Les caractéristiques techniques du Wiko Y51 dépassent très largement tous les modèles de calculatrices les plus onéreux sur absolument tous les aspects techniques : puissance du microprocesseur, mémoire RAM, mémoire Flash, écran et connectivité. En comparaison à une Ti 82 Advanced, elle a 21845 fois plus de mémoire RAM, un écran qui comporte 75 fois plus de pixels, 8192 fois plus de Flash et un microprocesseur dont les performances sont incommensurables. Son prix est pourtant inférieur.
Du fait de l’absence d’unité de calcul à virgule flottante (FPU), la Ti 83 premium CE doit émuler les nombres à virgule avec les additions et soustractions 8 bits, et utilise une représentation numérique particulièrement peu précise, avec une mantisse de 22 bits, inférieure aux 24 bits d’un FP32 IEEE-754. En bref, cette calculatrice n’est même pas bonne à faire des calculs numériques.
Qu’est-ce qui pourrait justifier ce prix démesuré ?
On ne demande pas forcément d’une calculatrice d’égaler les performances d’un smartphone, mais pourquoi le prix n’est-il pas en rapport avec le matériel ?
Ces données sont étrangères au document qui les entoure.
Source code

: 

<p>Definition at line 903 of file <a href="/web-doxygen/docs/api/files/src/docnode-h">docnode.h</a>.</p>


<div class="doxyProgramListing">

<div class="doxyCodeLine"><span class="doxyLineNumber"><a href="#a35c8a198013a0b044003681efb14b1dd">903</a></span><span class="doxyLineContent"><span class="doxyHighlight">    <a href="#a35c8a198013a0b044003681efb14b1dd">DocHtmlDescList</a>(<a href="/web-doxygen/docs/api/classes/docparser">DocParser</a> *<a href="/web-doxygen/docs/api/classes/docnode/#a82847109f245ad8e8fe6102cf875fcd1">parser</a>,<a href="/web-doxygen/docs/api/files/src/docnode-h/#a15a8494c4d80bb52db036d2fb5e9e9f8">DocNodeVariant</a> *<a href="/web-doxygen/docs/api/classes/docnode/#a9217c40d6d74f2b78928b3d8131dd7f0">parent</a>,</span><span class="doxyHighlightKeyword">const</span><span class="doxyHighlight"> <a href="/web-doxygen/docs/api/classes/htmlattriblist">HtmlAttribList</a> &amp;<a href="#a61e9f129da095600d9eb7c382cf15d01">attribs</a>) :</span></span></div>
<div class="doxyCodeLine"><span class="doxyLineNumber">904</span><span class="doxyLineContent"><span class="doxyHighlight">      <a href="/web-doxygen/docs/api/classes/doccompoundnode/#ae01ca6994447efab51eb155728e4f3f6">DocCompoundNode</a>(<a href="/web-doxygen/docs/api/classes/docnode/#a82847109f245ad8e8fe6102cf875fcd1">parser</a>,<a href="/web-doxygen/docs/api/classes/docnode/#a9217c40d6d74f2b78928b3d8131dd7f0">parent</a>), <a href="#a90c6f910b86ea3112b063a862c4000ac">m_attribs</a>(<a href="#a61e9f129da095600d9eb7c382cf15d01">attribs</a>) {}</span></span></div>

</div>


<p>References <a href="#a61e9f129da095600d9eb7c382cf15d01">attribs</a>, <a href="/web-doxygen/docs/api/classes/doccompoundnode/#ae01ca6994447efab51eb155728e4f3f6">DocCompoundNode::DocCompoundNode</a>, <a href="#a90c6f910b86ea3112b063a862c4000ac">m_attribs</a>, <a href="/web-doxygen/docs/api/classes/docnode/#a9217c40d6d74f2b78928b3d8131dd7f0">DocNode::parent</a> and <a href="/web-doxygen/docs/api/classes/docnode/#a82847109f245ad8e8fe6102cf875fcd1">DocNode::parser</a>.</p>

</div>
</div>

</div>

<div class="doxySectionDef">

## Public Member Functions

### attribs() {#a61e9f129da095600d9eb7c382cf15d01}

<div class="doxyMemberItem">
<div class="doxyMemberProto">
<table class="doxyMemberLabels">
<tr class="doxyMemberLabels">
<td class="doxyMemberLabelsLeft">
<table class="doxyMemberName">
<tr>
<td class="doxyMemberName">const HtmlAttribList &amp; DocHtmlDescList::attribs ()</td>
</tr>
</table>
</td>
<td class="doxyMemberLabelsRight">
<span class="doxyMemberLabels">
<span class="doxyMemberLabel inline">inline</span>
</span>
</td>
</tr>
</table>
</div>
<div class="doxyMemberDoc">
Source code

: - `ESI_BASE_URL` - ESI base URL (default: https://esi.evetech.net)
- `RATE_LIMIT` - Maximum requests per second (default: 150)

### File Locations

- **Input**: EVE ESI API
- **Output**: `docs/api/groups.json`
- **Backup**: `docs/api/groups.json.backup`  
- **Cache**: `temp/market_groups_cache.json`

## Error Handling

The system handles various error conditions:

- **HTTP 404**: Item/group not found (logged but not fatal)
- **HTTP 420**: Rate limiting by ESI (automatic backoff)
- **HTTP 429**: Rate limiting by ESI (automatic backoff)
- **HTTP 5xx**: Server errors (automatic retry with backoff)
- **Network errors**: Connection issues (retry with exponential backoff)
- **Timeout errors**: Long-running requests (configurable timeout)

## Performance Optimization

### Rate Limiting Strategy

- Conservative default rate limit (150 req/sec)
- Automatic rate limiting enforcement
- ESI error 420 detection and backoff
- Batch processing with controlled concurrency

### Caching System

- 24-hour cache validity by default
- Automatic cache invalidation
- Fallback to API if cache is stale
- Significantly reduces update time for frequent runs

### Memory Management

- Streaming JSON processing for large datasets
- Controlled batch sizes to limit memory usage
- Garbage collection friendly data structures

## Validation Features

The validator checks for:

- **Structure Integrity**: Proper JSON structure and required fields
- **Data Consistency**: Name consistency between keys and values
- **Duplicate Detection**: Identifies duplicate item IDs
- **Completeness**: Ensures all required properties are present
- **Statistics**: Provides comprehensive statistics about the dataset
Il ne s’agit pas du volume de ventes. Le marché des calculatrices graphiques est très grand, en raison de leur utilité aux examens et concours. C’est un marché international, avec un faible nombre de modèles, puisque Casio, Texas Instruments et Helwet Packard ne vendent chacun que quelques modèles différents. Helwet Packard ne vend plus qu’un seul modèle (HP Prime) alors que Casio vend presque le même matériel à différents prix afin de créer artificiellement une gamme. En comparaison, le Wiko Y51 doit tailler sa place dans un marché encore plus large mais très fragmenté, parmi des milliers de modèles Android différents.
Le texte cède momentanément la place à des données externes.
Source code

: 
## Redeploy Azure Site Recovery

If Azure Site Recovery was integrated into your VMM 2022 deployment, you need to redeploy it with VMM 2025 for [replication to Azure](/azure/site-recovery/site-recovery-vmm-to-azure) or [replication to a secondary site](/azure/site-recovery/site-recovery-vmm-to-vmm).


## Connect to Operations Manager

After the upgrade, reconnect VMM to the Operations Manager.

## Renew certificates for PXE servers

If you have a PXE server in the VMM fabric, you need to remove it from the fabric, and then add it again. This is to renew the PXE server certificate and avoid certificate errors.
Pourrait-il s’agir du coût du logiciel ? Cela est difficile à dire car les coûts de développement ne sont pas communiqués. Helwet Packard a probablement eu des frais minimes puisqu’il a repris du logiciel libre : FreeRTOS pour le système d’exploitation et GiCalc/Xcas pour le logiciel de calcul formel. Les quelques applications supplémentaires (Classeur, Statistiques) sont triviales à développer. Il est possible que le coût de développement de Texas Instruments soit bien plus élevé, car le microprocesseur Z80 est extrêmement ancien, sous-performant et oblige probablement les ingénieurs à programmer en assembleur en raison des limites de mémoire de la Ti 82 et la Ti 83. Étant donné que le processeur et le logiciel ont faiblement évolué depuis la Ti 81 commercialisée en 1990, il y a quand même trente ans d’amortissement. On remarquera que ce microprocesseur existe depuis 1976 et a représenté, avec le 6502, l’un des deux microprocesseurs 8 bits les plus vendus des années 1980. Le logiciel de Casio évolue aussi lentement, toujours basé sur le Casio Basic qui ne gère que 28 variables nommées de A à Z, plus rho et theta.
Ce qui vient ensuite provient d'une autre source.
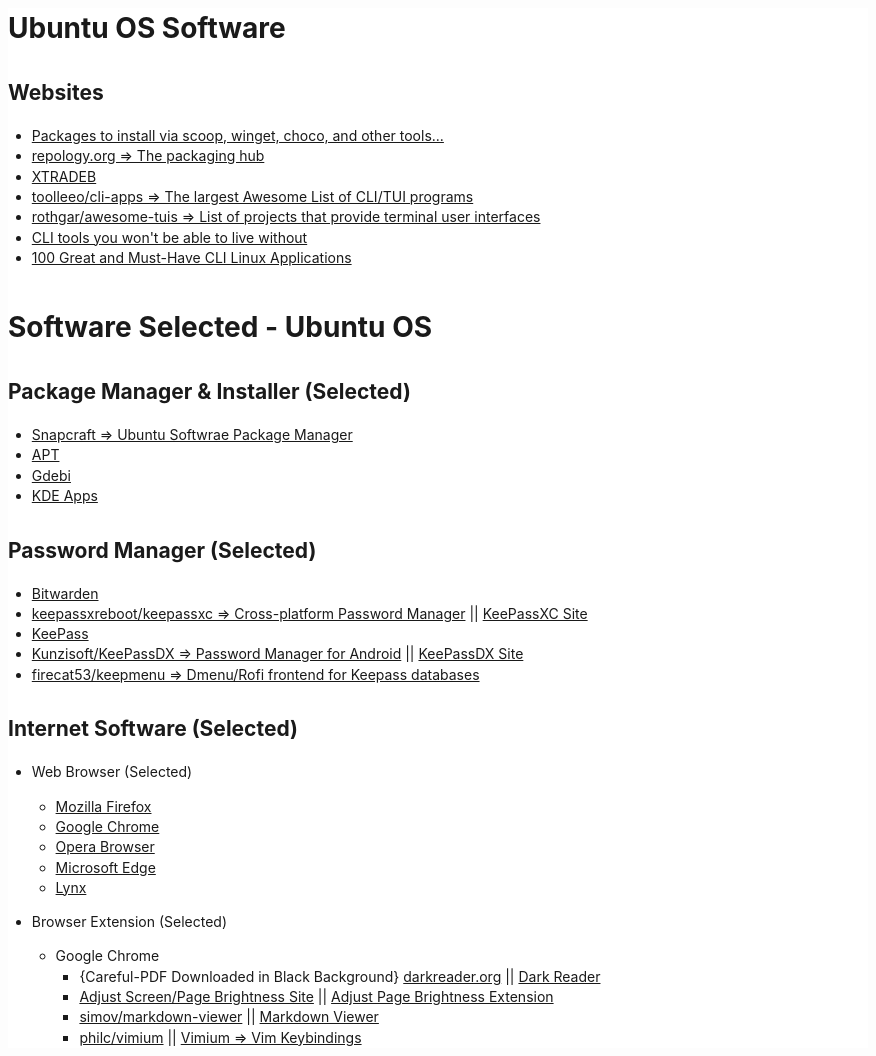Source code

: # Ubuntu OS Software

## Websites

* [Packages to install via scoop, winget, choco, and other tools...](https://gist.github.com/mikepruett3/7ca6518051383ee14f9cf8ae63ba18a7)
* [repology.org => The packaging hub](https://repology.org/)
* [XTRADEB](https://xtradeb.net/)
* [toolleeo/cli-apps => The largest Awesome List of CLI/TUI programs](https://github.com/toolleeo/cli-apps)
* [rothgar/awesome-tuis => List of projects that provide terminal user interfaces](https://github.com/rothgar/awesome-tuis)
* [CLI tools you won't be able to live without](https://dev.to/lissy93/cli-tools-you-cant-live-without-57f6)
* [100 Great and Must-Have CLI Linux Applications](https://www.linuxlinks.com/100-great-must-have-cli-linux-applications/)

# Software Selected - Ubuntu OS

## Package Manager & Installer (Selected)

* [Snapcraft => Ubuntu Softwrae Package Manager](https://snapcraft.io/)
* [APT](https://wiki.debian.org/Apt)
* [Gdebi](https://launchpad.net/gdebi)
* [KDE Apps](https://apps.kde.org/)

## Password Manager (Selected)

* [Bitwarden](https://bitwarden.com/)
* [keepassxreboot/keepassxc => Cross-platform Password Manager](https://github.com/keepassxreboot/keepassxc) || [KeePassXC Site](https://keepassxc.org/)
* [KeePass](https://keepass.info/download.html)
* [Kunzisoft/KeePassDX => Password Manager
for Android](https://github.com/Kunzisoft/KeePassDX) || [KeePassDX Site](https://www.keepassdx.com/)
* [firecat53/keepmenu => Dmenu/Rofi frontend for Keepass databases](https://github.com/firecat53/keepmenu)

## Internet Software (Selected)

* Web Browser (Selected)
  * [Mozilla Firefox](https://www.mozilla.org/en-US/firefox/new/)
  * [Google Chrome](https://www.google.com/chrome/)
  * [Opera Browser](https://www.opera.com/)
  * [Microsoft Edge](https://www.microsoft.com/en-us/edge?form=MA13FJ)
  * [Lynx](https://invisible-island.net/lynx/lynx.html)

* Browser Extension (Selected)
  * Google Chrome
    * {Careful-PDF Downloaded in Black Background} [darkreader.org](https://darkreader.org/) || [Dark Reader](https://chromewebstore.google.com/detail/dark-reader/eimadpbcbfnmbkopoojfekhnkhdbieeh)
    * [Adjust Screen/Page Brightness Site](https://webextension.org/listing/screen-brightness.html) || [Adjust Page Brightness Extension](https://chromewebstore.google.com/detail/adjust-page-brightness/bcjiagkgnilmcngacjlfhmpdmbhbjcah)
    * [simov/markdown-viewer](https://github.com/simov/markdown-viewer) || [Markdown Viewer](https://chrome.google.com/webstore/detail/markdown-viewer/ckkdlimhmcjmikdlpkmbgfkaikojcbjk)
    * [philc/vimium](https://github.com/philc/vimium) || [Vimium => Vim Keybindings](https://chromewebstore.google.com/detail/vimium/dbepggeogbaibhgnhhndojpepiihcmeb)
Le travail principal des constructeurs semble être la veille réglementaire et des programmes des examens de l’enseignement secondaire des différents pays. Il existe aussi un travail de démarchage auprès des enseignants, qui ont toujours le dernier modèle avant les autres.
Au total, il est probable que les marges bénéficiaires soient très importantes. Cela est d’autant plus problématique qu’il s’agit d’un marché forcé, avec des lycéens, ou plutôt leurs parents, de toute catégorie sociale devant acheter un instrument qui ne servira probablement plus une fois les examens passés.
On peut aussi craindre que cela amplifie les inégalités sociales, en raison d’une gamme de modèles, plus ou moins perfectionnés. Les plus riches pourraient acheter les modèles avec les fonctions les plus avancées, qui leur donnerait un avantage. Ce phénomène pourrait avoir été aggravé par le mode examen, supprimant les options de programmation permettant de débrider les modèles bas de gamme pour leur offrir des fonctionnalités équivalentes aux modèles haut de gamme.